#### Available data ####

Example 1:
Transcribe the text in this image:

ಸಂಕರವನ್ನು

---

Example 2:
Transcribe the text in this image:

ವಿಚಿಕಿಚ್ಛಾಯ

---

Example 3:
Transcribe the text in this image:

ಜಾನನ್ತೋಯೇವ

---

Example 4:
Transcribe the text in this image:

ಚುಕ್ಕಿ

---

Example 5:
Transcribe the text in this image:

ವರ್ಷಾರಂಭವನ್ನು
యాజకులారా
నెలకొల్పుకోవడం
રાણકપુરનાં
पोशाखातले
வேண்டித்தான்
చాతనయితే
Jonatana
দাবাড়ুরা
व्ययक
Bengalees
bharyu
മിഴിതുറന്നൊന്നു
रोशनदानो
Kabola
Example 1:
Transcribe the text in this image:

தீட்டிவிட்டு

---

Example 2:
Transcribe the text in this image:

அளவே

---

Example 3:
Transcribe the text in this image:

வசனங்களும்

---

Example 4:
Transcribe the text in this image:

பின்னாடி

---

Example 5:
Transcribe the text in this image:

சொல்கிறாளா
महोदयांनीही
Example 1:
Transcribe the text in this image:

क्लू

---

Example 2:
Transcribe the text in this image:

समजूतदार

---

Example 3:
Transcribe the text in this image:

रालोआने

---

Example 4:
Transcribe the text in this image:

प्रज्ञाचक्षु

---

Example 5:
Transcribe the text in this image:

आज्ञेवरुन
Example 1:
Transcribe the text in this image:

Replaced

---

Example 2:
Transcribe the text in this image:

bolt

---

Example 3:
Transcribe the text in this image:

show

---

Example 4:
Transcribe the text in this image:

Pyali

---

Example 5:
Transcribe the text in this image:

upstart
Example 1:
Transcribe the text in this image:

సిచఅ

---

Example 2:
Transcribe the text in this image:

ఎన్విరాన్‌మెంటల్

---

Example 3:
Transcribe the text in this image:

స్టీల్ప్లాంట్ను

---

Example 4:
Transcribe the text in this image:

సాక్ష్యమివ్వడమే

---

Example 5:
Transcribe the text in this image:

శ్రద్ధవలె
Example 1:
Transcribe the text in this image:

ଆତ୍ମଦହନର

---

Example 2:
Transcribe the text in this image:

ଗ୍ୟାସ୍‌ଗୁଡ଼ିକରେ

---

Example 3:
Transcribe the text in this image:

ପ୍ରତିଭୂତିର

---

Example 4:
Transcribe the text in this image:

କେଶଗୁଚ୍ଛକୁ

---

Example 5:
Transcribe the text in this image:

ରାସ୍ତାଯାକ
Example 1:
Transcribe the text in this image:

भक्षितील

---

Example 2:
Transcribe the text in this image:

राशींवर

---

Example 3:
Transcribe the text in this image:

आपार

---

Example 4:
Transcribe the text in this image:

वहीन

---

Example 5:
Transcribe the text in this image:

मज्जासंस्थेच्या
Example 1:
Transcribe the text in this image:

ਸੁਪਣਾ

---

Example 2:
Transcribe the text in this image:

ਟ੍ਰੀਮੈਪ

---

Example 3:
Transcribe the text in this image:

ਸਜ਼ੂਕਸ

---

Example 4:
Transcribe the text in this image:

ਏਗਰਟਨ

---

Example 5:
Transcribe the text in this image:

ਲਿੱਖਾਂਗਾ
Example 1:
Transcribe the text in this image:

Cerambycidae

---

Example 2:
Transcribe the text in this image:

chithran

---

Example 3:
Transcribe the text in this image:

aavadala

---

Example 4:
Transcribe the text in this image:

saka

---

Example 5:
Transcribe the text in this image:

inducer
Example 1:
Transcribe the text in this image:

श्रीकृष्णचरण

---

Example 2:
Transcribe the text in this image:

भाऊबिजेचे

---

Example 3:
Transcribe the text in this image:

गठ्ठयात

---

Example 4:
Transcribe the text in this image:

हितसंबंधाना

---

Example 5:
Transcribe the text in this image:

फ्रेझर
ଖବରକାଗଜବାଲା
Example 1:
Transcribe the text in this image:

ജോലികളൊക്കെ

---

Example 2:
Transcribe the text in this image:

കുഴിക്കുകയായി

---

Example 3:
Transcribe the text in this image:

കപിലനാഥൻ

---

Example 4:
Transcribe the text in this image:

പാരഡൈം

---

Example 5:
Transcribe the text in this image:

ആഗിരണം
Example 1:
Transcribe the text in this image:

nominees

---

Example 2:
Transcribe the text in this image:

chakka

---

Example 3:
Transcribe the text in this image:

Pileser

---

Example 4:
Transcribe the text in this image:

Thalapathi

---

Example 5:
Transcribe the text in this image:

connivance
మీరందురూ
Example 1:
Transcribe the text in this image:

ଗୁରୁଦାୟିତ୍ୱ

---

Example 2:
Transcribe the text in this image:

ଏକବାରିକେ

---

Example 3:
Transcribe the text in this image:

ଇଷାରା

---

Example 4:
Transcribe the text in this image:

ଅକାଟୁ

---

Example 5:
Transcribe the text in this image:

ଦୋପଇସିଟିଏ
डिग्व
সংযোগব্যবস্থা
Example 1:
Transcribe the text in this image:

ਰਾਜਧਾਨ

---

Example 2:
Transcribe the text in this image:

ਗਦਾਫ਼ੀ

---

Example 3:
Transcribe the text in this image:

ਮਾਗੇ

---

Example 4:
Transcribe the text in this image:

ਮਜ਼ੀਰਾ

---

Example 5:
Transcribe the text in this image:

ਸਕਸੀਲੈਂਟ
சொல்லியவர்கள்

####

* **Task prompt**: An exact restatement of all the entries above is needed.

* **Solution for this problem**:
Example 1:
Transcribe the text in this image:

ಸಂಕರವನ್ನು

---

Example 2:
Transcribe the text in this image:

ವಿಚಿಕಿಚ್ಛಾಯ

---

Example 3:
Transcribe the text in this image:

ಜಾನನ್ತೋಯೇವ

---

Example 4:
Transcribe the text in this image:

ಚುಕ್ಕಿ

---

Example 5:
Transcribe the text in this image:

ವರ್ಷಾರಂಭವನ್ನು
యాజకులారా
నెలకొల్పుకోవడం
રાણકપુરનાં
पोशाखातले
வேண்டித்தான்
చాతనయితే
Jonatana
দাবাড়ুরা
व्ययक
Bengalees
bharyu
മിഴിതുറന്നൊന്നു
रोशनदानो
Kabola
Example 1:
Transcribe the text in this image:

தீட்டிவிட்டு

---

Example 2:
Transcribe the text in this image:

அளவே

---

Example 3:
Transcribe the text in this image:

வசனங்களும்

---

Example 4:
Transcribe the text in this image:

பின்னாடி

---

Example 5:
Transcribe the text in this image:

சொல்கிறாளா
महोदयांनीही
Example 1:
Transcribe the text in this image:

क्लू

---

Example 2:
Transcribe the text in this image:

समजूतदार

---

Example 3:
Transcribe the text in this image:

रालोआने

---

Example 4:
Transcribe the text in this image:

प्रज्ञाचक्षु

---

Example 5:
Transcribe the text in this image:

आज्ञेवरुन
Example 1:
Transcribe the text in this image:

Replaced

---

Example 2:
Transcribe the text in this image:

bolt

---

Example 3:
Transcribe the text in this image:

show

---

Example 4:
Transcribe the text in this image:

Pyali

---

Example 5:
Transcribe the text in this image:

upstart
Example 1:
Transcribe the text in this image:

సిచఅ

---

Example 2:
Transcribe the text in this image:

ఎన్విరాన్‌మెంటల్

---

Example 3:
Transcribe the text in this image:

స్టీల్ప్లాంట్ను

---

Example 4:
Transcribe the text in this image:

సాక్ష్యమివ్వడమే

---

Example 5:
Transcribe the text in this image:

శ్రద్ధవలె
Example 1:
Transcribe the text in this image:

ଆତ୍ମଦହନର

---

Example 2:
Transcribe the text in this image:

ଗ୍ୟାସ୍‌ଗୁଡ଼ିକରେ

---

Example 3:
Transcribe the text in this image:

ପ୍ରତିଭୂତିର

---

Example 4:
Transcribe the text in this image:

କେଶଗୁଚ୍ଛକୁ

---

Example 5:
Transcribe the text in this image:

ରାସ୍ତାଯାକ
Example 1:
Transcribe the text in this image:

भक्षितील

---

Example 2:
Transcribe the text in this image:

राशींवर

---

Example 3:
Transcribe the text in this image:

आपार

---

Example 4:
Transcribe the text in this image:

वहीन

---

Example 5:
Transcribe the text in this image:

मज्जासंस्थेच्या
Example 1:
Transcribe the text in this image:

ਸੁਪਣਾ

---

Example 2:
Transcribe the text in this image:

ਟ੍ਰੀਮੈਪ

---

Example 3:
Transcribe the text in this image:

ਸਜ਼ੂਕਸ

---

Example 4:
Transcribe the text in this image:

ਏਗਰਟਨ

---

Example 5:
Transcribe the text in this image:

ਲਿੱਖਾਂਗਾ
Example 1:
Transcribe the text in this image:

Cerambycidae

---

Example 2:
Transcribe the text in this image:

chithran

---

Example 3:
Transcribe the text in this image:

aavadala

---

Example 4:
Transcribe the text in this image:

saka

---

Example 5:
Transcribe the text in this image:

inducer
Example 1:
Transcribe the text in this image:

श्रीकृष्णचरण

---

Example 2:
Transcribe the text in this image:

भाऊबिजेचे

---

Example 3:
Transcribe the text in this image:

गठ्ठयात

---

Example 4:
Transcribe the text in this image:

हितसंबंधाना

---

Example 5:
Transcribe the text in this image:

फ्रेझर
ଖବରକାଗଜବାଲା
Example 1:
Transcribe the text in this image:

ജോലികളൊക്കെ

---

Example 2:
Transcribe the text in this image:

കുഴിക്കുകയായി

---

Example 3:
Transcribe the text in this image:

കപിലനാഥൻ

---

Example 4:
Transcribe the text in this image:

പാരഡൈം

---

Example 5:
Transcribe the text in this image:

ആഗിരണം
Example 1:
Transcribe the text in this image:

nominees

---

Example 2:
Transcribe the text in this image:

chakka

---

Example 3:
Transcribe the text in this image:

Pileser

---

Example 4:
Transcribe the text in this image:

Thalapathi

---

Example 5:
Transcribe the text in this image:

connivance
మీరందురూ
Example 1:
Transcribe the text in this image:

ଗୁରୁଦାୟିତ୍ୱ

---

Example 2:
Transcribe the text in this image:

ଏକବାରିକେ

---

Example 3:
Transcribe the text in this image:

ଇଷାରା

---

Example 4:
Transcribe the text in this image:

ଅକାଟୁ

---

Example 5:
Transcribe the text in this image:

ଦୋପଇସିଟିଏ
डिग्व
সংযোগব্যবস্থা
Example 1:
Transcribe the text in this image:

ਰਾਜਧਾਨ

---

Example 2:
Transcribe the text in this image:

ਗਦਾਫ਼ੀ

---

Example 3:
Transcribe the text in this image:

ਮਾਗੇ

---

Example 4:
Transcribe the text in this image:

ਮਜ਼ੀਰਾ

---

Example 5:
Transcribe the text in this image:

ਸਕਸੀਲੈਂਟ
சொல்லியவர்கள்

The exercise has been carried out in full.